Would a $300 million  verdict in its favor be a “loss” for Apple? Well, for starters, it is a bit more than 10% of what it seeks.  As a practical matter, participants in the smartphone patents wars, including Apple, pay billions of dollars for patent portfolios, so it could cause many to re-think the ROI for these purchases, particularly of design patents.  Taking this case to trial likely cost at least $20 million in legal and expert fees and distracted Apple’s management and witnesses.   But there are other intangible risks:

  •             A company once seen as a rebel committed to innovation may now be seen as a bully who uses litigation to get its way.
  •             The trial forced a zealously secretive Apple into disclosing how it designs new products.  These types of disclosures run the risk of reducing Apple’s mystique.
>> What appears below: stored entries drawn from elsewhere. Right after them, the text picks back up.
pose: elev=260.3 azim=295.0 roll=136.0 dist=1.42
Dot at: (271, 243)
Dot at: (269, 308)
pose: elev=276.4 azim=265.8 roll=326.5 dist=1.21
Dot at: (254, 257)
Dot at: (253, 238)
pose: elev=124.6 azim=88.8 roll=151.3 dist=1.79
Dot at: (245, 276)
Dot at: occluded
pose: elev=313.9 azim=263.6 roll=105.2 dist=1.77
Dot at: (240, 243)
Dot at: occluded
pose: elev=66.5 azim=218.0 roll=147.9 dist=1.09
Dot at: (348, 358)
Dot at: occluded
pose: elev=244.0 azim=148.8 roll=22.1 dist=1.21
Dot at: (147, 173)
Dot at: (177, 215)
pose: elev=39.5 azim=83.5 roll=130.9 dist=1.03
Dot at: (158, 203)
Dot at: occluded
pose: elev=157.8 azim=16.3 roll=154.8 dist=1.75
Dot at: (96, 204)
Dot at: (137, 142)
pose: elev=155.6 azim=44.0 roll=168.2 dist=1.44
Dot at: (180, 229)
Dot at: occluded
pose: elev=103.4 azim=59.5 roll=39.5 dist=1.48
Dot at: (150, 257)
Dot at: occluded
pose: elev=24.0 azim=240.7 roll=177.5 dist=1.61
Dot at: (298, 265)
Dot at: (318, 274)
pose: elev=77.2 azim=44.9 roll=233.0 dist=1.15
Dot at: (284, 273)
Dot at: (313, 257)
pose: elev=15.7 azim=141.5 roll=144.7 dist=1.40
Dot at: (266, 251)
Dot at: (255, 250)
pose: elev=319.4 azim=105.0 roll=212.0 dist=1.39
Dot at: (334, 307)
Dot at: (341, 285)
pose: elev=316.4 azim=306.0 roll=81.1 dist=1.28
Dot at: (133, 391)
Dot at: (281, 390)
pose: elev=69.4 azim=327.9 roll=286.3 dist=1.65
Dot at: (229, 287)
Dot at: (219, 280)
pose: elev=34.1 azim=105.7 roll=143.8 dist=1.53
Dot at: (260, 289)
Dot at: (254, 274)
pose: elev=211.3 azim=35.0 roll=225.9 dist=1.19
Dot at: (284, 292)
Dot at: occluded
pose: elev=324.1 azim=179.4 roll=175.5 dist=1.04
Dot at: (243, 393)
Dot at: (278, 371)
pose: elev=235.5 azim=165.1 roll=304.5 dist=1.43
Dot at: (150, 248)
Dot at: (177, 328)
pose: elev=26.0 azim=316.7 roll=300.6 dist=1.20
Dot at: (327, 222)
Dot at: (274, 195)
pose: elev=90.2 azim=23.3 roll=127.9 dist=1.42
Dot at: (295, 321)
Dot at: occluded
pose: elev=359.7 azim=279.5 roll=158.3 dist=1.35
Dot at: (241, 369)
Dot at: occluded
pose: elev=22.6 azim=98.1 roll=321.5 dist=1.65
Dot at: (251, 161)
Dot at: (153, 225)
  •             Apple has elevated Samsung by bringing this lawsuit, which has been portrayed as a clash among tech titans.  Samsung educated observers about how its technologies make smartphones possible.  But for this trial, there are many consumers who may not have realized that Samsung is in Apple’s rarefied league.
  •             Going to trial (as opposed to settling) with Samsung provided more opportunities for Google, Apple’s chief rival in the     patent wars, to improve its own strategy to defend itself from Apple’s patent claims.

Factoring in these intangibles, one could well argue that Apple may end up losing by winning its lawsuit against Samsung.   Time will tell.  Too bad Intrade has not set up a market for predictions on the outcome of this trial.